- **YOUR OBJECTIVE**:
Rewrite the items below, starting with the line containing "left elbow: (93, 216, -18)" and going on through the line containing "right ankle: (735, 607, 24)". Copy every line in that span, but multiply each keypoint value (the x and y coordinates and the depth) by 2.5 and round it to a whole number, with halves rounded up.

- **RECORDS SHOWN**:
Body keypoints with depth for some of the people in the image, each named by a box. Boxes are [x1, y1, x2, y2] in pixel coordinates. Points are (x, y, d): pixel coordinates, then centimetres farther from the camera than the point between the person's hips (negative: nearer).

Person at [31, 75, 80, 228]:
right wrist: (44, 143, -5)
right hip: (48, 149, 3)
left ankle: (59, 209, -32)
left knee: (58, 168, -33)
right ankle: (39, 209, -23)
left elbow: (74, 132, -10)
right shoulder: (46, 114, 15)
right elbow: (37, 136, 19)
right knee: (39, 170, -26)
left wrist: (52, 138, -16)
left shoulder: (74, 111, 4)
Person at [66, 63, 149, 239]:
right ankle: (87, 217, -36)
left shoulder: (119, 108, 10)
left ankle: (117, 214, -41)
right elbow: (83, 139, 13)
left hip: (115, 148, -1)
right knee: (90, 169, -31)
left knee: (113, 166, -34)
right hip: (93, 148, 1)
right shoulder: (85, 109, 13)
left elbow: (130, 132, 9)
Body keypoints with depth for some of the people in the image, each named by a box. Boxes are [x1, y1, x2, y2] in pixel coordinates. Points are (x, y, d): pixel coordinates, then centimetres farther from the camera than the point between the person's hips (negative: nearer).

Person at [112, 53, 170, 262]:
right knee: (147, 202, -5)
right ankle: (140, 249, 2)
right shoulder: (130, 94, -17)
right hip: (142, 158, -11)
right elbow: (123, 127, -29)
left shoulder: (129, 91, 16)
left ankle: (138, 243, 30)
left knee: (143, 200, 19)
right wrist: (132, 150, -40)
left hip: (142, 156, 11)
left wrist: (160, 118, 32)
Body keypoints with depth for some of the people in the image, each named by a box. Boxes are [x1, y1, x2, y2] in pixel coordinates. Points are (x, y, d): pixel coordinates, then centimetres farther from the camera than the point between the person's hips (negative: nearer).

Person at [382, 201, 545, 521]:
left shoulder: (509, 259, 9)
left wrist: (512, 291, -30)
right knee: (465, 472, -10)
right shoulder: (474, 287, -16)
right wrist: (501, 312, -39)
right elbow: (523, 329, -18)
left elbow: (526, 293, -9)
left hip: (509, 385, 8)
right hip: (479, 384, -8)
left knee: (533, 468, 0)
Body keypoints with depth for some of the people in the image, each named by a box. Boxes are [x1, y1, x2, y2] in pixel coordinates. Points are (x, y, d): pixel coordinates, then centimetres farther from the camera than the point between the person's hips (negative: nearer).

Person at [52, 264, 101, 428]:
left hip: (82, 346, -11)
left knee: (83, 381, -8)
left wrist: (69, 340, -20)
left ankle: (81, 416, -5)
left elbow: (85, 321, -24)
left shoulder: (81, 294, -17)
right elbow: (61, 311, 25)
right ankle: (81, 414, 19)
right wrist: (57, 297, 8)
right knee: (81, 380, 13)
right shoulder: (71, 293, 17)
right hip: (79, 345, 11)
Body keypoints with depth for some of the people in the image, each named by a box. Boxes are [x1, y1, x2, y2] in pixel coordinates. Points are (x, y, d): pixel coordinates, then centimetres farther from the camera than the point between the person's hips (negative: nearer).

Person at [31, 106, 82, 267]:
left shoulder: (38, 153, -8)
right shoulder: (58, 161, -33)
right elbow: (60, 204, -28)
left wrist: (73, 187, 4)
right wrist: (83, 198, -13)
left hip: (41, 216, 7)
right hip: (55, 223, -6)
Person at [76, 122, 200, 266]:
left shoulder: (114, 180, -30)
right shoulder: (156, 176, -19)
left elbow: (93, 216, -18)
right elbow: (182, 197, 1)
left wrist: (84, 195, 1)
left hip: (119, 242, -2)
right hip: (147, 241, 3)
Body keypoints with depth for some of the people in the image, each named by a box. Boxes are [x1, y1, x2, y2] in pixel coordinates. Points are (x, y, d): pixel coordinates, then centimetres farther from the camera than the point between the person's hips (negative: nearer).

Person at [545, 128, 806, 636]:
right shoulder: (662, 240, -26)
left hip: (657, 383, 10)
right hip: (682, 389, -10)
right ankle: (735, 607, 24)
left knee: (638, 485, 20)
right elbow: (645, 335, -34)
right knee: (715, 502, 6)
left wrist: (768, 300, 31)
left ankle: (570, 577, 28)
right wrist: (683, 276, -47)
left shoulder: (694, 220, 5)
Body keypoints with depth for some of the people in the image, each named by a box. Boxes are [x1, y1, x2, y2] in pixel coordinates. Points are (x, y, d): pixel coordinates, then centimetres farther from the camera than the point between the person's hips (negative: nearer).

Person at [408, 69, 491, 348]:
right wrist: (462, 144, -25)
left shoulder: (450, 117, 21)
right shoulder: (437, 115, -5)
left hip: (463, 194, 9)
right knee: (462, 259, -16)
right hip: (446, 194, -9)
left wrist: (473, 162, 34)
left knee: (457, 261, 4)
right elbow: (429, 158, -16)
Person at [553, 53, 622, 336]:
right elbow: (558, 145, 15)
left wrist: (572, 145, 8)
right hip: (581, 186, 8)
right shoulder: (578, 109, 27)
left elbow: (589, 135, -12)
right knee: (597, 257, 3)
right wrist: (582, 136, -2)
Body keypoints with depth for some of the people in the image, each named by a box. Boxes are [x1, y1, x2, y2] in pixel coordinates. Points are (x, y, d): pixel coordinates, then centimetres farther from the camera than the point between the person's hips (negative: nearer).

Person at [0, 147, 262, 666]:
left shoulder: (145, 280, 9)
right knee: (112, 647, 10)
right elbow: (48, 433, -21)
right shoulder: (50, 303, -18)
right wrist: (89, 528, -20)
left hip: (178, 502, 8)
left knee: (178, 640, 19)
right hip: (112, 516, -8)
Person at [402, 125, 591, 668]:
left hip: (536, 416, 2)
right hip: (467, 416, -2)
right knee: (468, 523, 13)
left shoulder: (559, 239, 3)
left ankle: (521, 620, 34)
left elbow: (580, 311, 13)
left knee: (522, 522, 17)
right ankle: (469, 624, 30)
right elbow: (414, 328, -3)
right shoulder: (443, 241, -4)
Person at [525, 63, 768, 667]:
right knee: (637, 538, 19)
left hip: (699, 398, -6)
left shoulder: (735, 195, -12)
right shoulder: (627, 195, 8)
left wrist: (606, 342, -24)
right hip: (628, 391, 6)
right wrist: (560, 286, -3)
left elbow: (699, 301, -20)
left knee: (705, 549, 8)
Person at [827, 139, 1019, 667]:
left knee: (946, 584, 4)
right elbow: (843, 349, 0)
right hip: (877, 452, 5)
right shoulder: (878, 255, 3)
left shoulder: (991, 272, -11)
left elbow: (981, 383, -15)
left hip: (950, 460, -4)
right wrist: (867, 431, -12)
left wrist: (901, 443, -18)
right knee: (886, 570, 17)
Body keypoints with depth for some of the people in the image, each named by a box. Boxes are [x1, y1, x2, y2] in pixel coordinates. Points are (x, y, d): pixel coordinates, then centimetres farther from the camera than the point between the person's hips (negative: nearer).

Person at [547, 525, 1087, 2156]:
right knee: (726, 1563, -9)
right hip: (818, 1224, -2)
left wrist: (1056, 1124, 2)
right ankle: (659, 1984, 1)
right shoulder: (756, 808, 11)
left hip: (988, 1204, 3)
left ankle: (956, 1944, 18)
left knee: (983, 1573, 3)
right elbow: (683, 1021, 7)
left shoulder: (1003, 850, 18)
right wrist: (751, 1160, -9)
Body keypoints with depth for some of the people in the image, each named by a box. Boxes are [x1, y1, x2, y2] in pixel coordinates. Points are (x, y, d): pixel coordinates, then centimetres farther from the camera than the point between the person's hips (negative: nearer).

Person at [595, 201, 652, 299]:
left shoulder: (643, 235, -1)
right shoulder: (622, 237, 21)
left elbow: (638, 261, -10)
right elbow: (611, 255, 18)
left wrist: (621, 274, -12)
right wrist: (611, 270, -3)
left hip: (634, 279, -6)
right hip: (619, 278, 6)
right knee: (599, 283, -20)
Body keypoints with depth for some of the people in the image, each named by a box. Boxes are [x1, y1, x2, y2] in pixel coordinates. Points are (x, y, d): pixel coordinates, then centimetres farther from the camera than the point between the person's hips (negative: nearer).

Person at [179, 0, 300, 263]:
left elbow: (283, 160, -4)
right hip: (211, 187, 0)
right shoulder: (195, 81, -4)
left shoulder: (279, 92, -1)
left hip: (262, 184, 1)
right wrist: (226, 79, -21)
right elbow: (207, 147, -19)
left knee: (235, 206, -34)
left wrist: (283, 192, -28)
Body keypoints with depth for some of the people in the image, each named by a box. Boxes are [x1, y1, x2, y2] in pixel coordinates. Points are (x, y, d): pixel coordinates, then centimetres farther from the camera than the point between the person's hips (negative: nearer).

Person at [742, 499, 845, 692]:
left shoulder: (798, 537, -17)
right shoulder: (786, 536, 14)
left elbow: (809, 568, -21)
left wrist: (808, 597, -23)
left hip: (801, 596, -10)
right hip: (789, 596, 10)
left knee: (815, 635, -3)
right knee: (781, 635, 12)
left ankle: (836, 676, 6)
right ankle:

- **REPLY**:
left elbow: (233, 540, -45)
right elbow: (455, 493, 3)
left wrist: (210, 488, 3)
left hip: (298, 605, -5)
right hip: (368, 603, 8)
Body keypoints with depth for some of the people in the image, each named by a box. Boxes are [x1, y1, x2, y2] in pixel coordinates. Points are (x, y, d): pixel coordinates, then centimetres farther from the camera than the point between the person's hips (negative: nearer).

Person at [545, 128, 806, 636]:
right shoulder: (1655, 600, -65)
left hip: (1643, 958, 25)
right hip: (1705, 973, -25)
right ankle: (1838, 1518, 60)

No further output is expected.